Barragán’s furniture designs were integral to his larger architectural concepts. He designed the low table on offer in 1966 for Cuadra San Cristóbal, a spectacular private residence in Mexico City that magnificently weaves together interior and exterior spaces and the elements of water and earth.
Any work of architecture which does not express serenity is a mistake.
—Luis Barragán
Hugo Velasquez, Two table lamps, from Luis Barragán's Casa Prieto Lopez, Mexico City, 1960s. NY Design.
At times, rather than designing the furnishings himself, Barragán chose to work with celebrated local artisans and artists. Ceramic artist Hugo Velazquez (1929–2011) is championed as the one who first introduced high-temperature stoneware to Mexico. From his workshop in Cuernavaca, he adapted traditional Mexican techniques to modernist aesthetics and collaborated with many of the most important artists and architects of his generation, including Francisco Toledo, Clara Porset, Manuel Parra, among others. Just recently, Velasquez’s work was featured in Crafting Modernity: Design in Latin America, 1940–1980 at MoMA. These table lamps by Hugo Velasquez are from Luis Barragán's for his Casa Prieto Lopez in Mexico City, where they complemented the austere geometric volumes of his architecture for many years.
Post-War and Contemporary Design
Donald Judd, Rare "Armchair 1", designed 1984, produced 1993. NY Design.
Around 1978, after becoming involved with the Italian-born architect Lauretta Vinciarelli, the great Minimalist artist Donald Judd (1928–1994), pursued furniture design with a renewed passion. He designed the Rare "Armchair 1" on offer in this auction in 1984, during the height of this momentum. Among his primary considerations as a furniture designer was the principal of “reasonableness” — i.e., that a chair be reasonable as a chair. The sculptural presence and material integrity of this galvanized steel piece resonate as declarative statements of the artist’s vision.
Left: Giancarlo Valle, "Kevin" sofa. Right: Kathy Butterly, "Before Clarity", 2022. NY Design.

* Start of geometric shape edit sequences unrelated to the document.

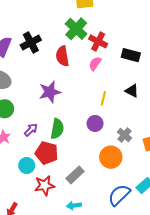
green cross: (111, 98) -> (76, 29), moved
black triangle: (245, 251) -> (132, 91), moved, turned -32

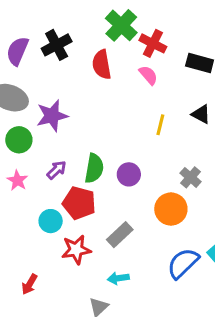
pink semicircle: (95, 64) -> (148, 75), turned 104
purple star: (50, 92) -> (52, 116), moved
purple circle: (95, 123) -> (129, 174), moved

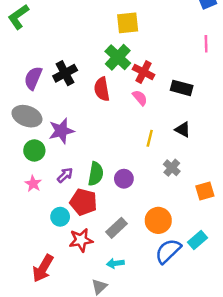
gray cross: (191, 177) -> (172, 168), moved
orange circle: (171, 209) -> (158, 220), moved
red arrow: (29, 284) -> (43, 268), size x1.6

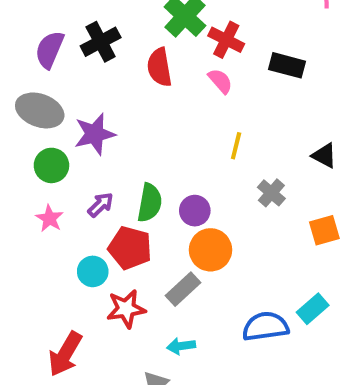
black triangle: (183, 130) -> (324, 156), moved
orange circle: (158, 220) -> (211, 250), moved
blue semicircle: (168, 251) -> (265, 326), turned 36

Giancarlo Valle (b. 1982) is a contemporary architect and designer who’s been getting a lot of attention in recent years. In 2018, when he made it onto Architectural Digest’s AD 100 list, the magazine identified him as “a standard-bearer for a new wave of talents determined to broker a nuanced rapprochement between the archetypes of the past and the spirit of the present.” No less did The New York Times celebrate him for his “strain of modernism dosed with whimsy.” Valle grew up in San Francisco, Chicago, Caracas, and Guatemala City. After receiving his Masters in Architecture from Princeton and working with cutting edge-firms Snøhetta and SHoP Architects, he founded his own studio in Brooklyn in 2016 to probe the overlapping disciplines of architecture, and furniture design with a playful and studied wit focused on the history of design. The Kevin sofa on offer in this sale is Valle’s subtle nod to the work of mid-century French visionary designer Jean Royère.
Kathy Butterly (born 1963) is a contemporary artist based in New York City who works in ceramics. Peter Schjeldahl in The New Yorker in 2019 identified her as "today’s liveliest master of clay." Inspired by the body, children's toys, Asian religions, and pop culture — as well as the paper-thin vessels of George Ohr (1857–1918) — her pieces typically pair whimsical and organic abstract forms with geometric bases, which she calls podiums for their role in staging the voices of the pieces. Her works also reflect the influence of Robert Arneson, with whom she studied at the University of California, Davis, and the vitality of the California art scene. Coming to clay with a background in painting, Butterly has evolved her own unorthodox techniques, often glazing and firing her porcelains over and over again to create a multi-layered richness of surface depth.